## [Selected text]
This scenario repeats across submissions. Manufacturers assume that because they conducted a clinical investigation before May 2021, and because the study followed ISO 14155 and GCP principles, the data remains valid under MDR.

It often does not.

The issue is not the quality of the study. The issue is whether the study was designed to answer the questions the MDR now demands. And in most cases, it was not.

The Shift in Clinical Evidence Expectations

Under the old directives, a clinical investigation primarily addressed safety and performance. The endpoints were often defined by what was technically feasible to measure and what would satisfy CE marking requirements at the time.

The MDR changed the standard.

Article 61 and Annex XIV now require clinical evidence to demonstrate not only safety and performance, but also clinical benefit in the target population, under normal conditions of use. The evaluation must address whether the device achieves its intended clinical outcome, and whether the benefit-risk ratio remains acceptable throughout the device lifecycle.

A pre-MDR study designed to show non-inferiority to a predicate device on a surrogate endpoint may not answer these questions.

Key Insight
The MDR does not invalidate old data. It invalidates incomplete conclusions drawn from old data.

So what happens during review?

The Notified Body or competent authority looks at the investigation and asks: Does this study prove clinical benefit? Does it reflect the intended patient population? Does it address all significant hazards in the risk management file? Does it support the claims in the IFU?

If the answer to any of these is no, the clinical evaluation is considered insufficient. Even if the study itself was conducted flawlessly.

Where Pre-MDR Investigations Fall Short

There are predictable gaps. I see the same patterns in every review.

Endpoint Mismatch

Many pre-MDR studies used technical endpoints instead of clinical outcomes. For example, a cardiovascular device study measured procedural success but did not follow patients long enough to demonstrate reduced morbidity or mortality. A diagnostic device study showed correlation with a reference standard but did not link the result to a change in patient management or outcome.

Under the MDR, you must show that the device contributes to a clinically relevant benefit. A technical surrogate is not enough unless you can demonstrate that the surrogate predicts clinical benefit and that this link is scientifically valid for your device.

If your pre-MDR study only addressed the surrogate, you now need additional evidence to close the gap.

Population Mismatch

Another common deficiency: the study population does not match the intended use population.

Perhaps the investigation excluded patients with comorbidities to reduce variability. Perhaps it was conducted in a controlled academic center with highly experienced users. Perhaps it included only a subset of the indications now claimed in the IFU.

## [Task description]
Answer these questions using the text on pre-MDR clinical investigations.
(a) Which article and annex of the MDR require clinical evidence to show clinical benefit in the target population?
(b) Under the old directives, what did a clinical investigation mainly address?
(c) In the cardiovascular device example, what did the study measure?
The rows that come next have no connection to the text on pre-MDR clinical investigations.

Limb landmark coordinates:
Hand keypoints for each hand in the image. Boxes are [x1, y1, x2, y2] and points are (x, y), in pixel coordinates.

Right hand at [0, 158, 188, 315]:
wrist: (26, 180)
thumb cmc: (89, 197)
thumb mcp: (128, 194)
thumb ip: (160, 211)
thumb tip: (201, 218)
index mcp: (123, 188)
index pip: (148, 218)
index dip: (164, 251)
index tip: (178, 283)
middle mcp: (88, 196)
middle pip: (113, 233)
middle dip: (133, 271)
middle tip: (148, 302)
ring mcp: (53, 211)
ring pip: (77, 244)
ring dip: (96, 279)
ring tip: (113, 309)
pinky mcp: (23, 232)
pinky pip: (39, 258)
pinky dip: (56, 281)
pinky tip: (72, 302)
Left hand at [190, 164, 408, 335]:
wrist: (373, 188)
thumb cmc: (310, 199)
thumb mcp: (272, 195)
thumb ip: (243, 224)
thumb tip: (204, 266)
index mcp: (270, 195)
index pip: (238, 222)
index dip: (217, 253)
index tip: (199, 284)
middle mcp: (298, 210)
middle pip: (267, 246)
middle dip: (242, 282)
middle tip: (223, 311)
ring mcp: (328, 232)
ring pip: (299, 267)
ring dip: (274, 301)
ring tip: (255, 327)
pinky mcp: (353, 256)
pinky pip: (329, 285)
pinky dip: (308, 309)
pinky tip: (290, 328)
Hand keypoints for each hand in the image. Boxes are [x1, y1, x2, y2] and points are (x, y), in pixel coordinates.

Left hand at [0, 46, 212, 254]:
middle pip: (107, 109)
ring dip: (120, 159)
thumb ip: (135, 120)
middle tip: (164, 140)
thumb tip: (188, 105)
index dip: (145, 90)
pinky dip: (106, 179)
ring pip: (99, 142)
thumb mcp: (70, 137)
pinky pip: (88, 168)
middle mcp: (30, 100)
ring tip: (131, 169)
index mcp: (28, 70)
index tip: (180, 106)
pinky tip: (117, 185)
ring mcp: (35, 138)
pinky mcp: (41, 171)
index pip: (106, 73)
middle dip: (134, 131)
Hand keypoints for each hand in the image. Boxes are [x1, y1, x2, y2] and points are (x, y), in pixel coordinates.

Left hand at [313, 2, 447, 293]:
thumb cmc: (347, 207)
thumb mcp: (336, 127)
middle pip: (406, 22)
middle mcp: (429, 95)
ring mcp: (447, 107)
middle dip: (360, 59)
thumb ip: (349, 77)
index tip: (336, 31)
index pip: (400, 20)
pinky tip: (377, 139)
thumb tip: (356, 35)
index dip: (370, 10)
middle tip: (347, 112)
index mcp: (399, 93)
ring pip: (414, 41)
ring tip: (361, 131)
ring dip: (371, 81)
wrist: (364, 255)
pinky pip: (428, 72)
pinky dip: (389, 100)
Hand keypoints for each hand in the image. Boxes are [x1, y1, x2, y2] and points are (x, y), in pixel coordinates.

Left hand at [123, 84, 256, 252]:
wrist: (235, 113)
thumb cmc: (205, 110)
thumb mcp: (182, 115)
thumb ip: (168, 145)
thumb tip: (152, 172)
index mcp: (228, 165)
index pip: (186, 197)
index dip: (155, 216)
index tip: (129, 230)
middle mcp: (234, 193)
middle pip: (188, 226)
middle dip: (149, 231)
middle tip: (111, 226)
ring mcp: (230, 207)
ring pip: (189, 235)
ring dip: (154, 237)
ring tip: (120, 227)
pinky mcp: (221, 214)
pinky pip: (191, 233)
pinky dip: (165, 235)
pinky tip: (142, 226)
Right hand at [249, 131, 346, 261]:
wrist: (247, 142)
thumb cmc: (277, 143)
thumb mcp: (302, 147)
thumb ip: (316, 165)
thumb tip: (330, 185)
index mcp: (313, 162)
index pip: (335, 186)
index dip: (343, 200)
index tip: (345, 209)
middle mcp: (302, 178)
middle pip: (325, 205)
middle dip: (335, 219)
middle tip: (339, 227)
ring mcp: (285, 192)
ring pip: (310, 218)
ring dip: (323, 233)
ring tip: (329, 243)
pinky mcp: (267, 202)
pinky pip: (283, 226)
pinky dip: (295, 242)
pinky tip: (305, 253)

## [Response area]
(a) Article 61 and Annex XIV.
(b) Safety and performance.
(c) Procedural success.